C.S. Lewis recognized that in the Screwtape Letters, he has that senior devil say to his apprentice, “There’s nothing like anxiety for barricading up a human mind against the Enemy.” The Enemy in this case, of course, would be God. In southern France, overlooking the Mediterranean, there stands the Tower of Constance. And in the 18th century Huguenot women were imprisoned there. They were in prison for decades because of their refusal to surrender their Reformed faith. In this tower, Marie Durant was taken in 1729 when she was 15 years old. Three years later her brother was executed; she witnessed it. She was to remain in that tower for over 30 years and on several occasions she would be asked in a formal proceeding to recant her Reformed faith. Etched on a stone in that tower is the French verb resister, resistance. If I can borrow a phrase from an entirely different genre, “Resistance is not futile.” And what Peter is saying here is, “Christian brothers and sisters, resist him. Resist him in the faith,” Peter says. “Resist him by looking to God and pleading to God to help you. Stand firm in your faith.”
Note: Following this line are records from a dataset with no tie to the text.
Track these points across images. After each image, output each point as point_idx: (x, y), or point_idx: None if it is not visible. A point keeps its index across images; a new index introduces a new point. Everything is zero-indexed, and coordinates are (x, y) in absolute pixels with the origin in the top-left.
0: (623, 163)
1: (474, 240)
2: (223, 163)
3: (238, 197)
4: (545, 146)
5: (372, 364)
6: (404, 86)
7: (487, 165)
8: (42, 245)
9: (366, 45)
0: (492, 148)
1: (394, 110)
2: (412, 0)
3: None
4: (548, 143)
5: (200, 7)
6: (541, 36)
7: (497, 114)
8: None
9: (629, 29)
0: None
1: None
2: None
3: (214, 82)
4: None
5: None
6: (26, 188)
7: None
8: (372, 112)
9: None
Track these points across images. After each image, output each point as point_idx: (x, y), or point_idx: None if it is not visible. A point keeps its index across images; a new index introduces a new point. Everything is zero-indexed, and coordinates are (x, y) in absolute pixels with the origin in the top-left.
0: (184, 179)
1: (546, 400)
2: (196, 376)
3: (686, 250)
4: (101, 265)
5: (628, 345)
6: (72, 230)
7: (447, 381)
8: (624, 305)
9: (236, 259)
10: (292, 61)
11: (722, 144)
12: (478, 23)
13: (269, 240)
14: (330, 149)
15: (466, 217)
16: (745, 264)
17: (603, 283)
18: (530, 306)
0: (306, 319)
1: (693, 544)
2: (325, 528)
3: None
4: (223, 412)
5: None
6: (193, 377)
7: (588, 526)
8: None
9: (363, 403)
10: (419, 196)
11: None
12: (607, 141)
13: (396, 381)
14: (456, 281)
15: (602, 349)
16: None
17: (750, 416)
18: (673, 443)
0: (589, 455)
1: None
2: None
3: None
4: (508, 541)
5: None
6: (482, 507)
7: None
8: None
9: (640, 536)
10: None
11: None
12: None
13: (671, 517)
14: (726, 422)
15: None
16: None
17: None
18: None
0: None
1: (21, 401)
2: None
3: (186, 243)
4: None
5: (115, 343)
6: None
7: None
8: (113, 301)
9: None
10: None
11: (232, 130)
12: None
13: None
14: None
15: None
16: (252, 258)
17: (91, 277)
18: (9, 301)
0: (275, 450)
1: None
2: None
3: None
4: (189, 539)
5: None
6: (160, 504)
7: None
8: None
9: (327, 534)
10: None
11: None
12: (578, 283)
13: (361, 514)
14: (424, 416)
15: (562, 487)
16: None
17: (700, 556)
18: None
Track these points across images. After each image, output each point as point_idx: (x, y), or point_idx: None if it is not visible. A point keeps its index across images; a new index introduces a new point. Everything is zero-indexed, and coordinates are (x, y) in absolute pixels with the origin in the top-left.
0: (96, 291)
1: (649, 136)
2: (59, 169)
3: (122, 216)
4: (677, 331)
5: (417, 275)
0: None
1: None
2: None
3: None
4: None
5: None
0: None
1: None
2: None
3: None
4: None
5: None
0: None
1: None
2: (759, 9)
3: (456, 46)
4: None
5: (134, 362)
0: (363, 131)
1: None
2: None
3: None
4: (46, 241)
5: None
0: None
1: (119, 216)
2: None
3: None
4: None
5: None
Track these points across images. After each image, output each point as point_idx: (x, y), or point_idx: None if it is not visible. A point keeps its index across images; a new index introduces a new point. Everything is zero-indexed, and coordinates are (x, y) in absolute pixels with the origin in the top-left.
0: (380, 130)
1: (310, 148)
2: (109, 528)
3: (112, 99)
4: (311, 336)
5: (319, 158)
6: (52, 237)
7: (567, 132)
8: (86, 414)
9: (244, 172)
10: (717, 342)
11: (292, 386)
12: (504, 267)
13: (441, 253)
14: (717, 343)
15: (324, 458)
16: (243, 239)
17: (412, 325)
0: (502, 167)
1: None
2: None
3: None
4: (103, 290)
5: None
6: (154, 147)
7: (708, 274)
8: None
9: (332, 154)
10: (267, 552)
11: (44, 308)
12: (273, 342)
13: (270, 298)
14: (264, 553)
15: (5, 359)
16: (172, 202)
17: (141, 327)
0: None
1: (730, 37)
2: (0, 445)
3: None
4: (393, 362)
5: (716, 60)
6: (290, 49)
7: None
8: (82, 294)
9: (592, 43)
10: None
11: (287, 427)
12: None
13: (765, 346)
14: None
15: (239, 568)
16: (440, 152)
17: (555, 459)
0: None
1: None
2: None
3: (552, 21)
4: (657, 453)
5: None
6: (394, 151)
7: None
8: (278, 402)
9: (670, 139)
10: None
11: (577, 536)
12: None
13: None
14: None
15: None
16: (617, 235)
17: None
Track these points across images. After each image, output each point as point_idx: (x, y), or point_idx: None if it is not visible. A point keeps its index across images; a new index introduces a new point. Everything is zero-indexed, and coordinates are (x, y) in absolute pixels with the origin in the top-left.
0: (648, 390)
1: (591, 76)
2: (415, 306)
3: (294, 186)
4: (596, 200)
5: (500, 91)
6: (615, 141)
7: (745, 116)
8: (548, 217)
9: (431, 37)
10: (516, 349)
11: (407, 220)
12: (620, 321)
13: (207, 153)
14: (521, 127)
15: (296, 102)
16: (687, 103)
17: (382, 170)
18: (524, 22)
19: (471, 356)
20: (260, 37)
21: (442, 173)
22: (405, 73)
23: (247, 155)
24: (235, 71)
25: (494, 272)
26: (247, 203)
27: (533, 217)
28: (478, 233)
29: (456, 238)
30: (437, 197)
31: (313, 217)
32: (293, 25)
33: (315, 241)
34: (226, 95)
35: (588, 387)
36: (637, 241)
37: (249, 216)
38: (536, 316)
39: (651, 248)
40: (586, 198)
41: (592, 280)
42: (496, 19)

And what is the outcome? Well, all I can do is read verse 10 at this stage, “After you have suffered for a little while,” there’s providence for you again. You know, trials are only for a little while in the measurement of eternity, trials are only for a little while. Oh they appear long to you now, but from eternity you will look back and you’ll say, “They lasted only for a little while.” But once that trial is over in the purposes and providence of God, “the God of all grace,” not just some grace but ALL grace, “who called you to His eternal glory in Christ,” and the gifts and calling of God are irrevocable, He Himself will “perfect, confirm, strengthen, and establish you.” That having begun a good work, He will complete it to the day of Jesus Christ. It’s a marvelous passage and it’s full of wonderful, wonderful encouragement to us to stand fast and to hold our ground. Let’s pray together.
Our Father in heaven as we gather together as your people around your word tonight, we thank you for this marvelous word. We thank you for its many, many encouragements; we thank you that the exhortations are laced with grace. We thank you that above all there is the assurance that a sovereign, omnipotent, gracious God has promised to do us good and your promises can never fail. And bless us now we pray for Jesus’ sake, Amen.